▶ [TASK STATEMENT]: Return an exact copy of the lines from the one holding "middle mcp: (178, 102)" to the end of the data, including both the starting and final lines. Leave the pictures out.

-- DATA FOR REVIEW follows --

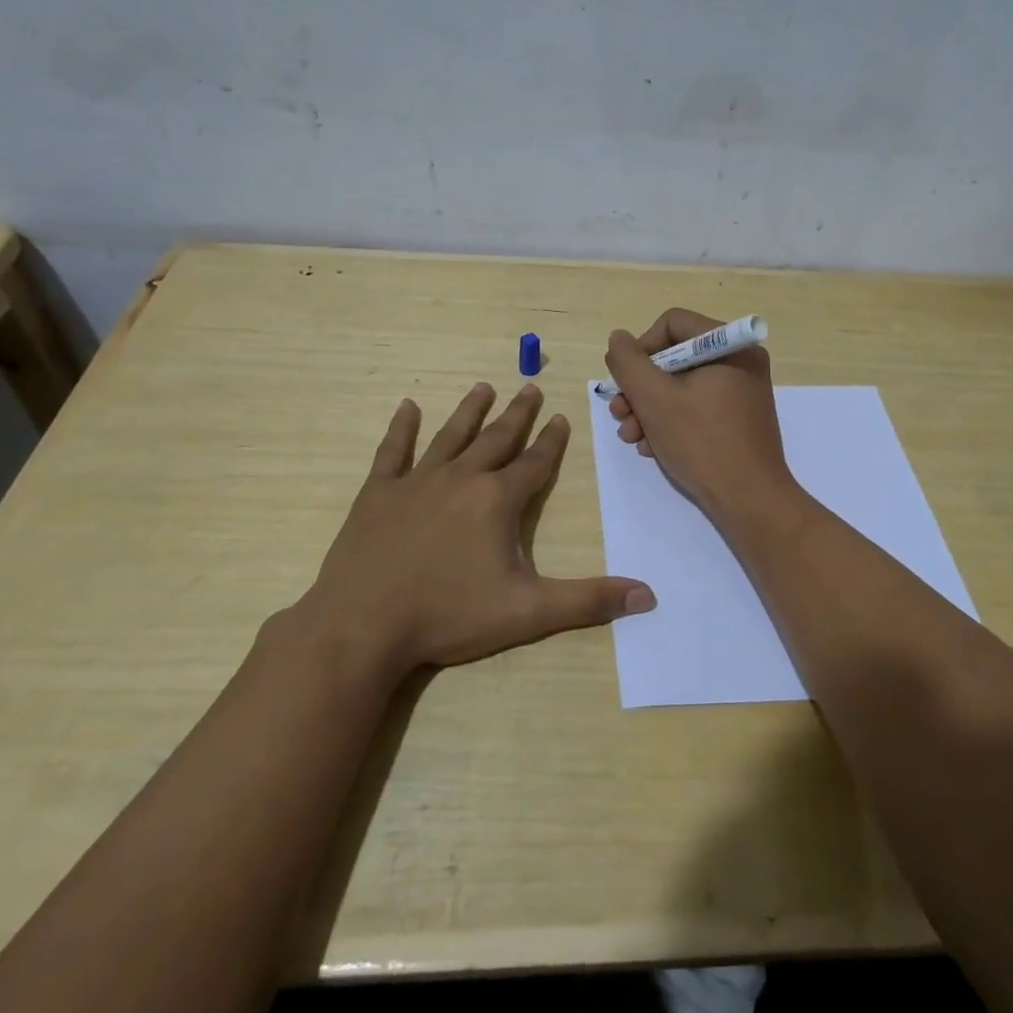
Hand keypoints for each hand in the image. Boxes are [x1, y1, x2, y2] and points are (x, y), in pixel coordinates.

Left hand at [298, 383, 654, 676]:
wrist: (364, 625)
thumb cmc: (449, 615)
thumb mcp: (528, 612)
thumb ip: (588, 601)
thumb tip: (648, 596)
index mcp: (497, 500)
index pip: (534, 463)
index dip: (551, 441)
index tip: (561, 416)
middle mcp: (461, 478)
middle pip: (497, 439)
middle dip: (517, 414)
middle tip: (530, 387)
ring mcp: (416, 482)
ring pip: (450, 436)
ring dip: (469, 411)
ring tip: (483, 387)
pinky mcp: (378, 494)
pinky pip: (392, 452)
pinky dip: (401, 429)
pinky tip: (406, 407)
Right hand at [604, 309, 800, 524]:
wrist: (749, 500)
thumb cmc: (701, 442)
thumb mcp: (654, 398)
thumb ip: (628, 362)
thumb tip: (619, 339)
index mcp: (730, 346)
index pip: (672, 324)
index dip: (641, 349)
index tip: (625, 381)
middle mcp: (740, 362)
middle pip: (674, 358)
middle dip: (640, 388)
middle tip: (619, 414)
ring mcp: (741, 392)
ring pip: (681, 386)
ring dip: (648, 409)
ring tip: (631, 437)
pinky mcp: (737, 420)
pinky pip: (696, 407)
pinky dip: (670, 422)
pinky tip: (652, 447)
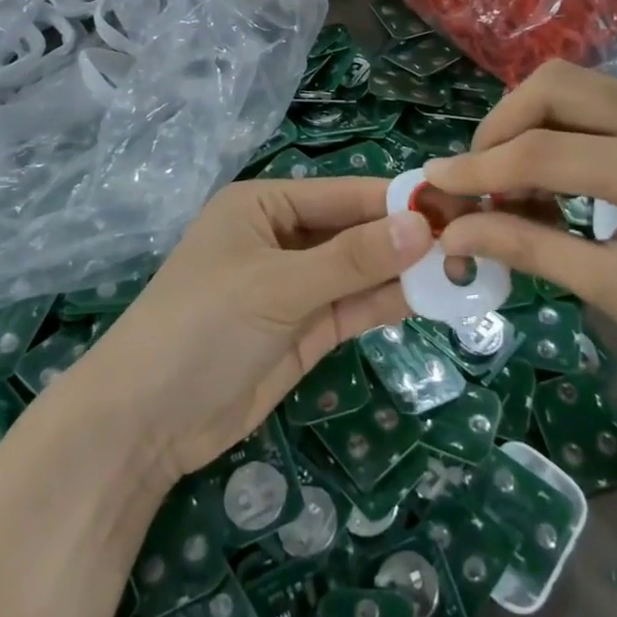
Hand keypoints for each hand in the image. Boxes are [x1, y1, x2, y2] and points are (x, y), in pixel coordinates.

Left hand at [83, 179, 431, 487]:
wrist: (145, 422)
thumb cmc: (202, 326)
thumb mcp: (277, 286)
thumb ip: (351, 259)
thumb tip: (423, 227)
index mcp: (264, 204)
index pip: (343, 194)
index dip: (397, 202)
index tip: (456, 207)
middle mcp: (282, 237)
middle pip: (355, 231)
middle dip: (406, 239)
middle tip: (471, 241)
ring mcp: (294, 286)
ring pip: (359, 270)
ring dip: (403, 272)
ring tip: (464, 269)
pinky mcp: (304, 329)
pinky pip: (353, 306)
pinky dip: (387, 302)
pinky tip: (430, 298)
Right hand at [422, 61, 616, 420]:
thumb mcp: (613, 292)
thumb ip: (526, 247)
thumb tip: (451, 232)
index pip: (544, 150)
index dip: (479, 169)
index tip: (434, 185)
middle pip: (557, 86)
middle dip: (502, 127)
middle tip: (480, 180)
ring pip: (580, 86)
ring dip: (532, 125)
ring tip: (513, 183)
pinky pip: (608, 104)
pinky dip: (567, 130)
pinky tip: (558, 175)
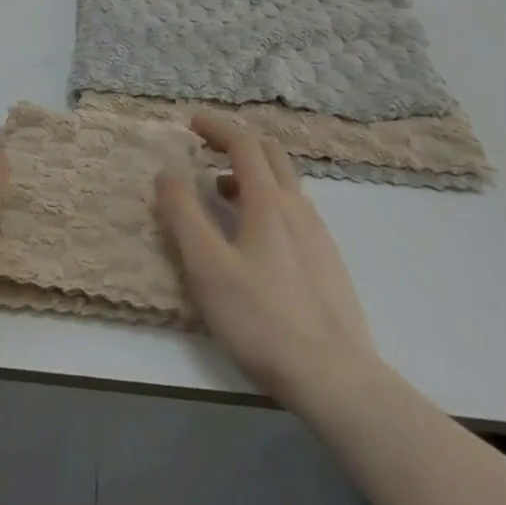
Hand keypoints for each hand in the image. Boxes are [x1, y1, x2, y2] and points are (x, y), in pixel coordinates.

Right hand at [155, 114, 379, 411]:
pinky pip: (295, 212)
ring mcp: (319, 236)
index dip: (216, 127)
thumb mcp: (208, 267)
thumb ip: (183, 216)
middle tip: (207, 150)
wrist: (338, 382)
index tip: (191, 123)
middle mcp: (298, 208)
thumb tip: (166, 174)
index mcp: (269, 201)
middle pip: (271, 155)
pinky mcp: (328, 264)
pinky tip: (255, 239)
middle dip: (237, 143)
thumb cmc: (263, 319)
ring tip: (222, 195)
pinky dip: (268, 202)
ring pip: (285, 185)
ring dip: (251, 175)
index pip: (244, 143)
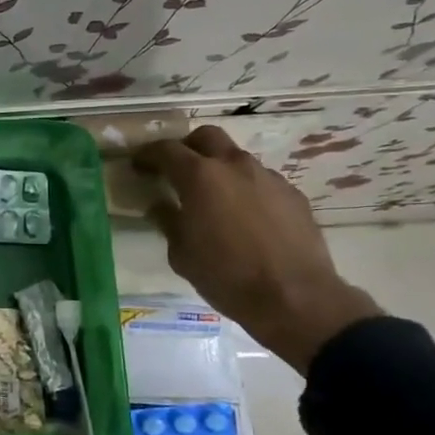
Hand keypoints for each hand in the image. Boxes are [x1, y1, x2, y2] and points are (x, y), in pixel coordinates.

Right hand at [132, 127, 382, 372]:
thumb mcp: (181, 253)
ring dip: (220, 170)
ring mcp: (268, 178)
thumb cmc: (226, 276)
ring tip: (214, 199)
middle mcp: (234, 166)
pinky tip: (245, 217)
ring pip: (237, 159)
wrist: (295, 298)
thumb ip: (168, 221)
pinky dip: (245, 189)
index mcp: (199, 177)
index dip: (148, 155)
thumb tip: (160, 205)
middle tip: (177, 171)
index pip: (166, 150)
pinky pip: (261, 181)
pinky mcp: (293, 195)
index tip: (139, 166)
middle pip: (207, 137)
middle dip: (188, 147)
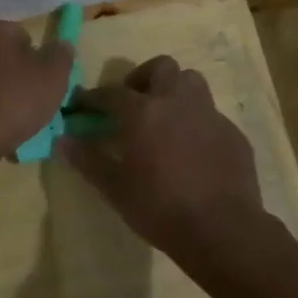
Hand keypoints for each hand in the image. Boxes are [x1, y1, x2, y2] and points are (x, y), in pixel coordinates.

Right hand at [59, 55, 264, 256]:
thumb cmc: (160, 208)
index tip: (81, 104)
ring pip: (192, 82)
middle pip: (162, 68)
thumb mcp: (115, 189)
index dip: (93, 97)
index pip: (111, 93)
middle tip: (133, 102)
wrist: (222, 229)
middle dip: (143, 78)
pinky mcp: (232, 133)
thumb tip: (64, 140)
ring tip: (164, 118)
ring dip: (174, 91)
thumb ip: (88, 160)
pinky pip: (210, 115)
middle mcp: (178, 102)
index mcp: (145, 112)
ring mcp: (210, 115)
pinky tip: (191, 149)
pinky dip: (195, 121)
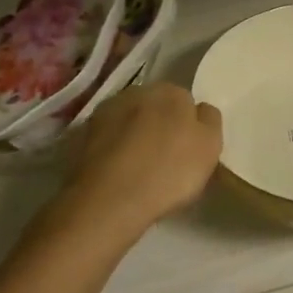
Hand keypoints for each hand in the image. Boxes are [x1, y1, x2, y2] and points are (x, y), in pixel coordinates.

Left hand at [54, 83, 223, 240]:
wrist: (109, 201)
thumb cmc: (169, 171)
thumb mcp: (210, 146)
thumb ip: (210, 119)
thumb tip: (200, 110)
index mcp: (172, 90)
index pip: (186, 101)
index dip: (188, 125)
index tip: (187, 149)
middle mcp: (138, 91)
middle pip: (156, 107)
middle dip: (160, 125)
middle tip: (165, 158)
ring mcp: (106, 112)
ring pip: (129, 121)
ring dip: (134, 136)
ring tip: (138, 169)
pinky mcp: (81, 136)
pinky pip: (108, 140)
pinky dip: (113, 150)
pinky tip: (117, 173)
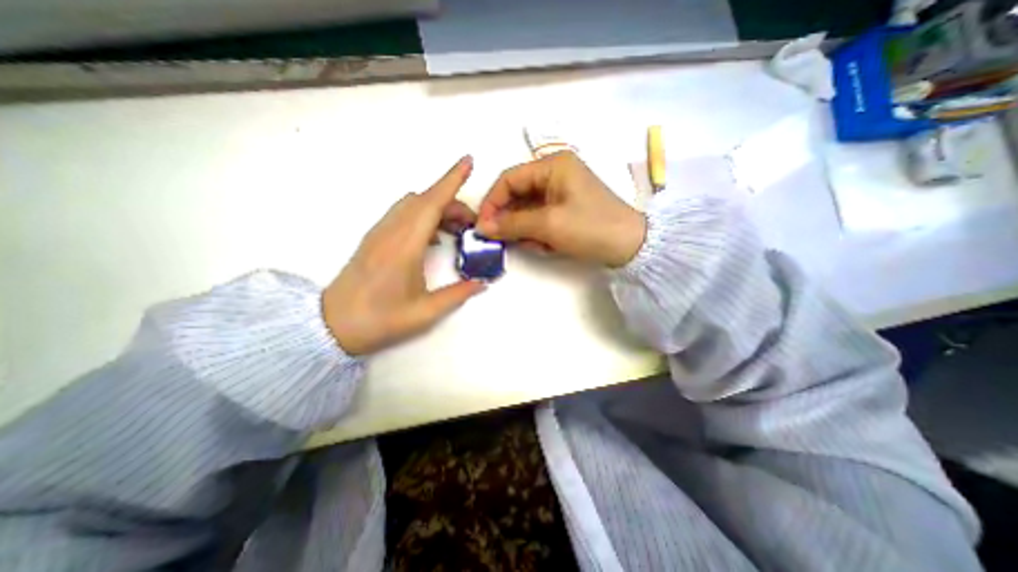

-- DATA FOR REVIEW concluded --

▶ [RESULT]:
middle mcp: (178, 102)
index mcp: (145, 112)
ring mcp: (210, 115)
pinky tip: (191, 149)
pinky dip: (195, 121)
Hand keypoints for each hand in the image. Boxes are [x1, y1, x2, y2] and points are (x, y), in pixel coordinates.

Left hand at [54, 83, 223, 240]:
wrist: (109, 201)
thumb cmc: (169, 171)
thumb mcp: (210, 146)
thumb ip: (210, 119)
thumb tip: (200, 110)
index mcp: (172, 90)
index pip: (186, 101)
index dip: (188, 125)
index tip: (187, 149)
middle mcp: (138, 91)
middle pip: (156, 107)
middle dip: (160, 125)
middle tip: (165, 158)
ring mcp: (106, 112)
ring pip: (129, 121)
ring dip: (134, 136)
ring tip: (138, 169)
pinky mcp: (81, 136)
pinky pip: (108, 140)
pinky dip: (113, 150)
pinky tip: (117, 173)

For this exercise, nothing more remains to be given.